Une expérience involontaire menée par un passionné de technologie rétro a fait de manière inattendue que LaserDisc, qui avait longtemps disparu du courant dominant, redevienne le protagoniste de l'enseignement de l'ingénierie et de l'optique. Lorsque la YouTubeuse Shelby Jueden a utilisé un microscope numérique bon marché pour examiner des composants électroniques, par curiosité, il a tourné l'objectif vers un vieux disque vidéo laser. Cependant, sur l’image agrandie, il a vu des images rémanentes perceptibles à l’œil nu. Cela signifie que le signal vidéo codé en mode analogique sur le disque vidéo laser peut être « vu » directement avec un microscope sans aucun lecteur.
À l’opposé, lorsqu’il observait un disque compact (CD) ordinaire de la même manière, ce qui apparaissait au microscope n’était qu’une structure régulière dense et dénuée de sens, et aucune forme liée à l’image ne pouvait être vue.
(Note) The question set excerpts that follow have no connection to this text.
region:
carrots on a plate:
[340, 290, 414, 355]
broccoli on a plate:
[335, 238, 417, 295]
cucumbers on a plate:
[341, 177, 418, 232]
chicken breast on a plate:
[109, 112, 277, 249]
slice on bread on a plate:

La principale différence réside dans l'architecture des données : les CD stockent les informations sous forme de bits numériques, tandis que les disques laser stockent des formes d'onde analogiques continues, enregistrant des images à travers les changements de temps entre de minuscules « puits » et des plans gravés dans la couche d'aluminium. La façon dont ces « puces » diffusent la lumière laser détermine le signal vidéo original qui est restauré.
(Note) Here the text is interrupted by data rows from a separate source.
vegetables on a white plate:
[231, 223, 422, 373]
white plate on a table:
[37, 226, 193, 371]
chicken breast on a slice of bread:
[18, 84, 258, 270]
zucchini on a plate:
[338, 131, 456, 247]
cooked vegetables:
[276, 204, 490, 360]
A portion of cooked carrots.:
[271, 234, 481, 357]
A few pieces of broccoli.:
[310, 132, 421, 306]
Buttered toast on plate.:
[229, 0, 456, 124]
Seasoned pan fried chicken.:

Laser DVD est né à la fin des années 1970 dans le but de fournir une expérience vidéo domestique de meilleure qualité avec des supports physiques haut de gamme. Chaque face d'un disque d'un diamètre d'environ 30 centimètres peut enregistrer une chaîne complète de signaux vidéo entièrement analogiques similaires à ceux de la télévision. Les informations de luminosité, de saturation et de synchronisation sont toutes codées dans des « creux » de différentes longueurs. Le joueur lit ces structures à une vitesse linéaire constante, convertit les signaux lumineux réfléchis en signaux électriques, puis les transmet à un décodeur vidéo composite pour les restituer en images animées.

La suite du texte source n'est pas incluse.